# OCR Application using Python, OpenCV, and Tesseract in Google Colab

This notebook allows you to upload **multiple images** and extract text from them using Optical Character Recognition (OCR). You can also specify the **language** of the text for more accurate OCR results.

---

## Table of Contents

- [Install Required Libraries](#install-required-libraries)
- [Import Necessary Libraries](#import-necessary-libraries)
- [Select the Language for OCR](#select-the-language-for-ocr)
- [Upload Multiple Images](#upload-multiple-images)
- [Process Uploaded Images](#process-uploaded-images)
- [Conclusion](#conclusion)

---

## Install Required Libraries

First, we need to install the necessary libraries and dependencies.
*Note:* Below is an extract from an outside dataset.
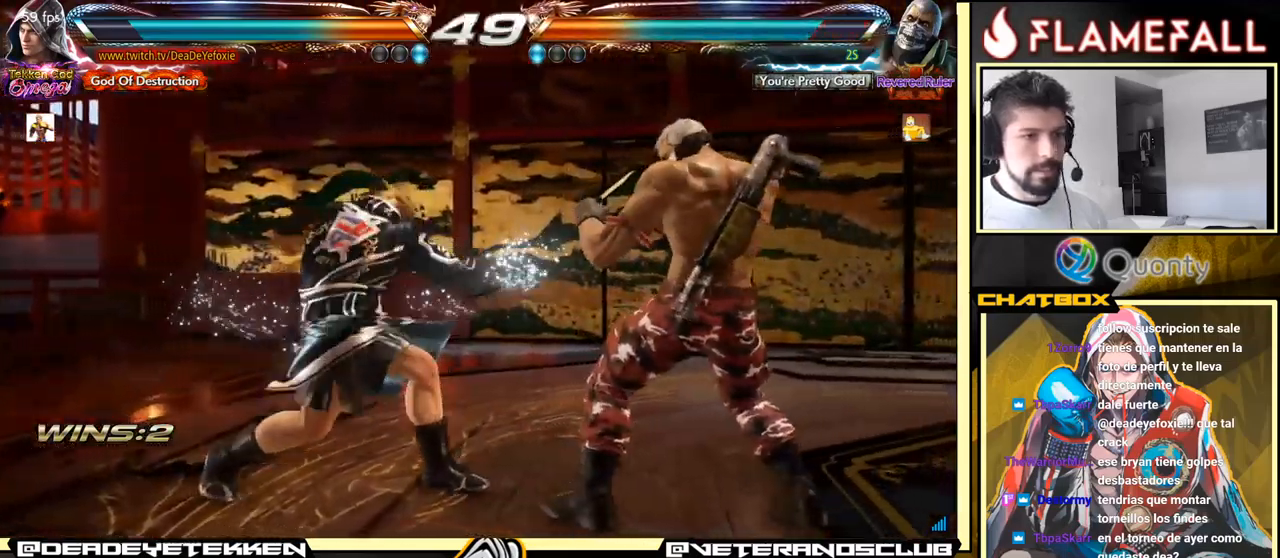
{"buttons": [], "left_stick": "left", "events": [[50, "left_stick", "down-left"], [384, "left_stick", "center"], [450, "left_stick", "left"]]}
Google Colab already has some libraries installed, but we'll ensure everything we need is set up.

In [None]:
# Install Tesseract OCR and language data
!apt-get update
!apt-get install -y tesseract-ocr
!apt-get install -y libtesseract-dev

# Install additional language packs (optional)
# Uncomment and modify the following line to install language packs you need
# !apt-get install -y tesseract-ocr-[lang_code]

# Install Python libraries
!pip install pytesseract
!pip install opencv-python
!pip install Pillow

**Explanation:**

- **Tesseract OCR:** We install the Tesseract OCR engine and its development files.
- **Language Packs:** You can install additional language packs as needed.
- **Python Libraries:** We install `pytesseract`, `opencv-python`, and `Pillow` for OCR and image processing.
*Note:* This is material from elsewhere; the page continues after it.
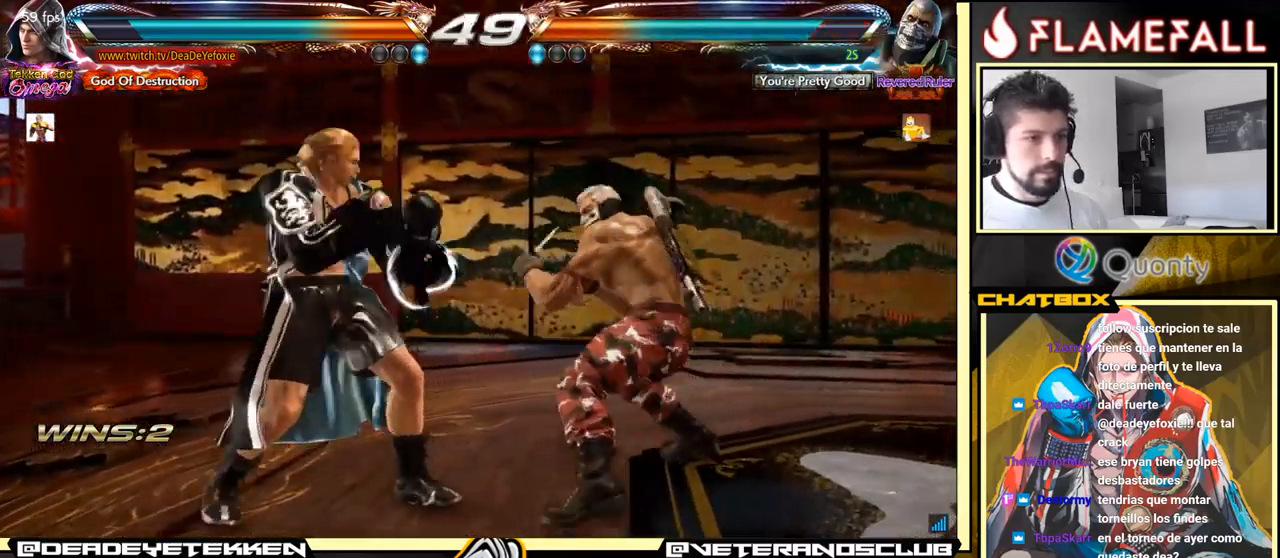
{"buttons": [], "left_stick": "left", "events": [[200, "left_stick", "down"], [334, "left_stick", "left"]]}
## Import Necessary Libraries

In [None]:
import cv2
import pytesseract
from google.colab import files
from IPython.display import display
import numpy as np
from PIL import Image
import io

**Explanation:**

- **cv2:** OpenCV library for image processing.
- **pytesseract:** Python wrapper for Tesseract OCR.
- **files:** For uploading files in Colab.
- **display:** To display images and outputs.
- **numpy:** For numerical operations on image data.
- **PIL (Image, io):** For image handling.

## Select the Language for OCR

Since interactive widgets like `ipywidgets.Dropdown` are not fully supported in Colab, we'll prompt the user to input the language code.

In [None]:
# List of common language codes
common_languages = {
    'English': 'eng',
    'Spanish': 'spa',
    'French': 'fra',
    'German': 'deu',
    'Italian': 'ita',
    'Portuguese': 'por',
    'Russian': 'rus',
    'Chinese Simplified': 'chi_sim',
    'Chinese Traditional': 'chi_tra',
    'Japanese': 'jpn',
    'Korean': 'kor',
    'Hindi': 'hin',
    'Arabic': 'ara',
}

# Display the language options
print("Select the language for OCR from the list below:")
for lang in common_languages:
    print(f"- {lang} ({common_languages[lang]})")

# Prompt the user to input the language code
lang_code = input("Enter the language code (e.g., 'eng' for English): ").strip()

# Validate the input
if not lang_code:
    lang_code = 'eng'  # Default to English
    print("No language code entered. Defaulting to English ('eng').")
else:
    print(f"Using language code: '{lang_code}'")

**Explanation:**

- We provide a list of common languages and their Tesseract language codes.
- We prompt the user to input the desired language code.
- If the user doesn't input a code, we default to English (`'eng'`).

**Note:** Ensure that the language data for the chosen language is installed in Tesseract. If not, you can install it using `apt-get install tesseract-ocr-[lang_code]`.

## Upload Multiple Images

In [None]:
# Prompt the user to upload multiple image files
print("Please upload the images for OCR.")
uploaded = files.upload()

# Check if any files were uploaded
if not uploaded:
    print("No files uploaded. Please upload at least one image.")
else:
    print(f"{len(uploaded)} file(s) uploaded successfully.")

**Explanation:**

- We use `files.upload()` to prompt the user to upload one or more image files.
- The uploaded files are stored in the `uploaded` dictionary.
- We check if any files were uploaded and provide feedback.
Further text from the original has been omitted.